··· Supplied data

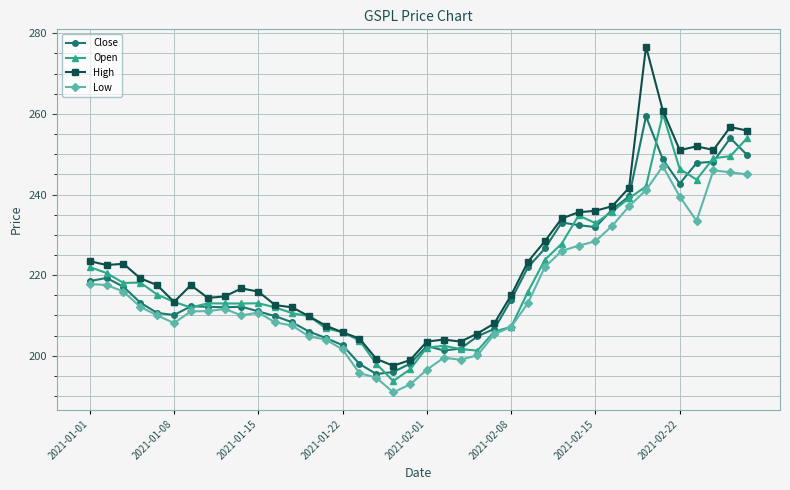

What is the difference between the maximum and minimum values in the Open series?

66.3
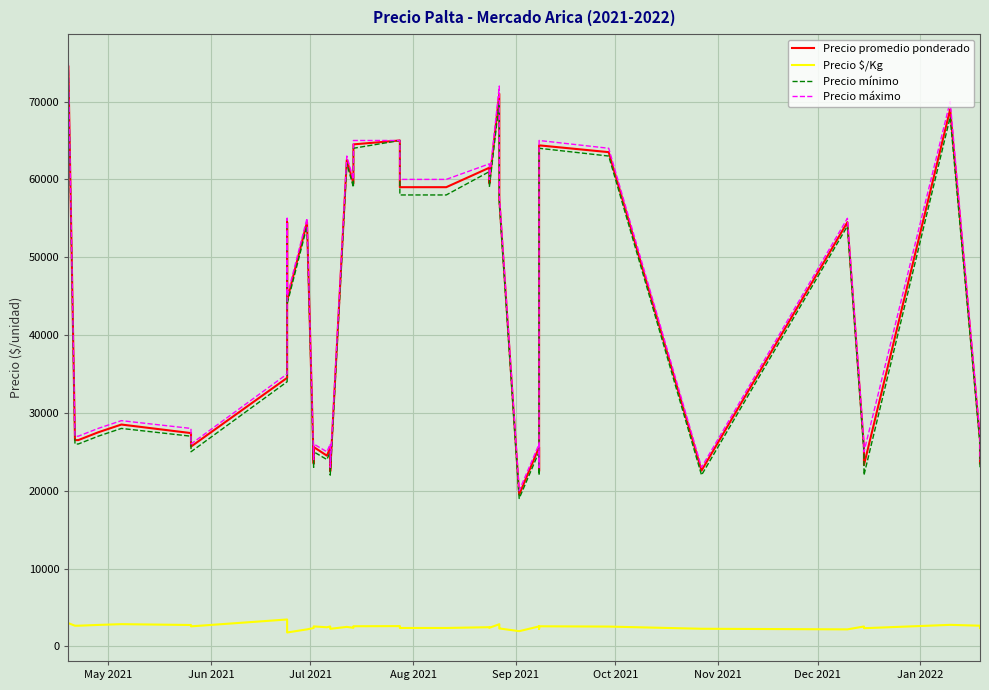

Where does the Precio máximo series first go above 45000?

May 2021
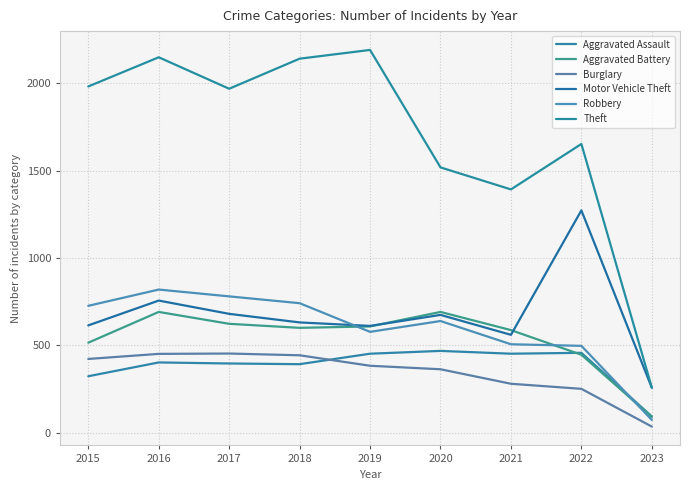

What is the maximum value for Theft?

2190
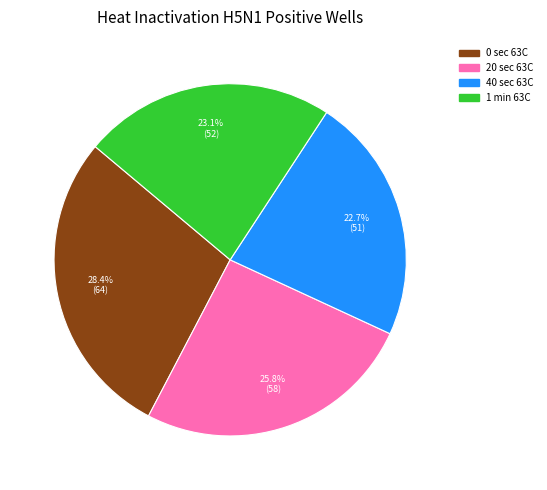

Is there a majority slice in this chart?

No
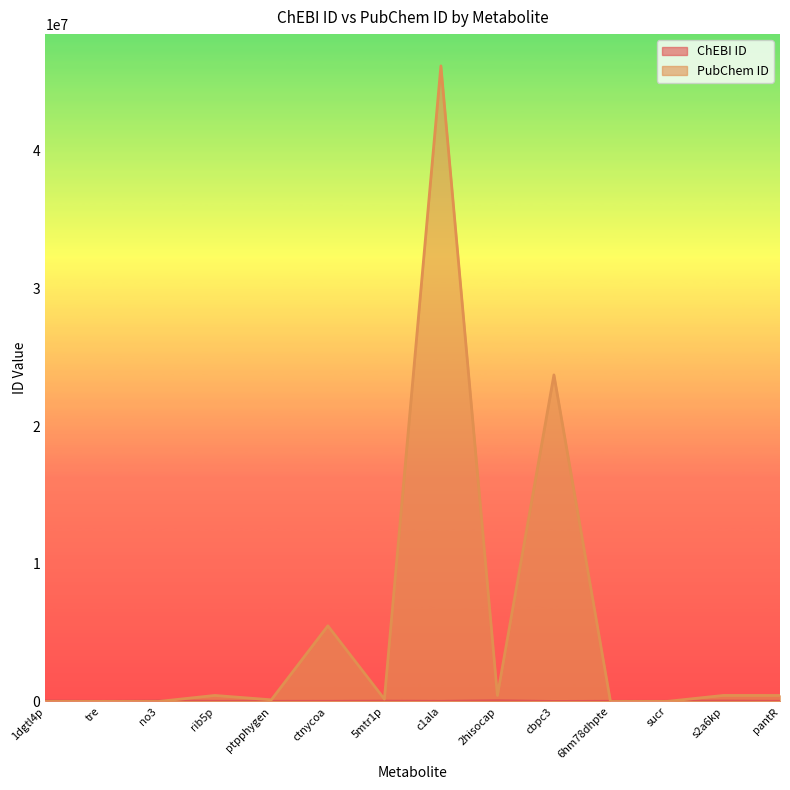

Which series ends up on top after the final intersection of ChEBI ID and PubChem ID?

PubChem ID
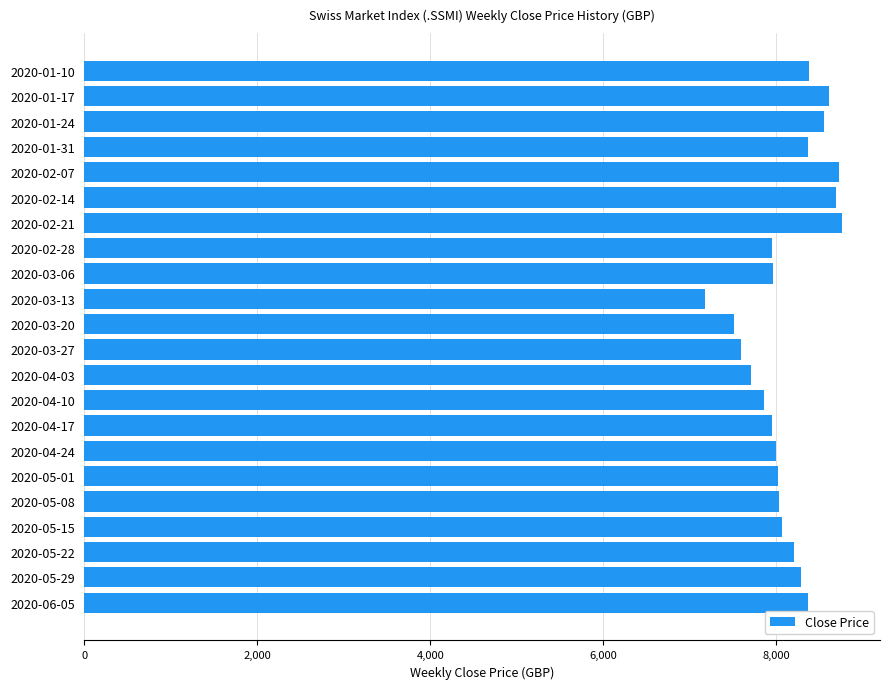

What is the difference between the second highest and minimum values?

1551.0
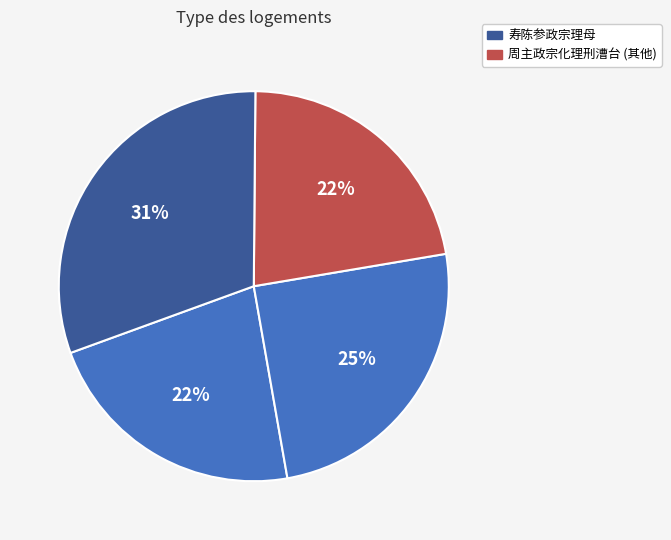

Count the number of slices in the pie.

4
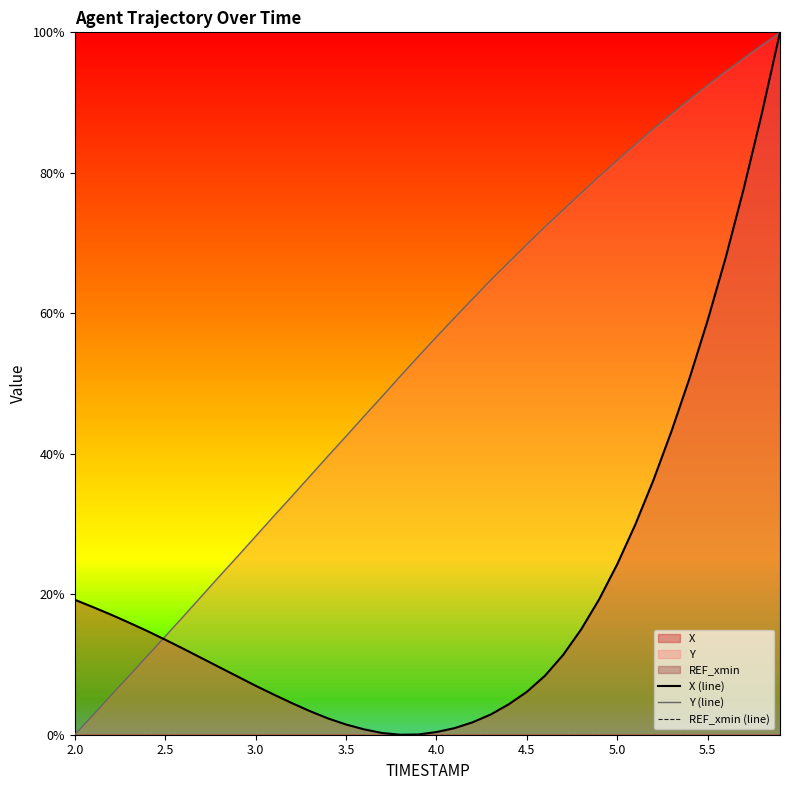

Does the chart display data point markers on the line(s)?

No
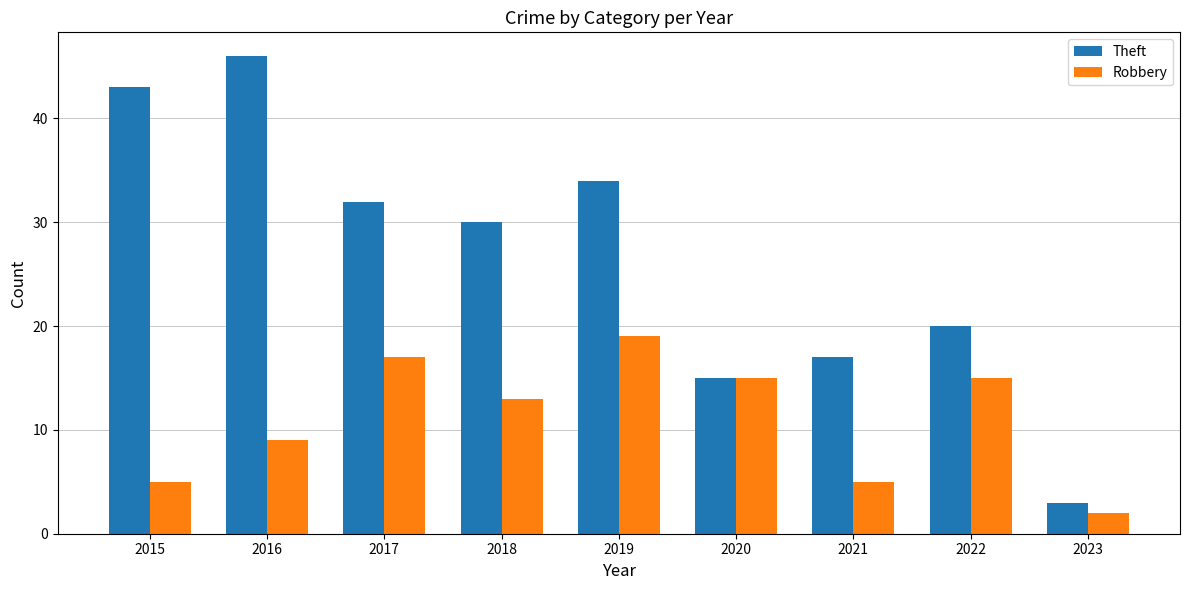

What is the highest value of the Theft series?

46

······

• [Your task]: Pull out every line of the listing above and reproduce it word for word, leaving out the pictures.

• [Result for this exercise]:
What is the difference between the maximum and minimum values in the Open series?

66.3

Where does the Precio máximo series first go above 45000?

May 2021

What is the maximum value for Theft?

2190

Is there a majority slice in this chart?

No

Which series ends up on top after the final intersection of ChEBI ID and PubChem ID?

PubChem ID

What is the difference between the second highest and minimum values?

1551.0

Count the number of slices in the pie.

4

Does the chart display data point markers on the line(s)?

No

What is the highest value of the Theft series?

46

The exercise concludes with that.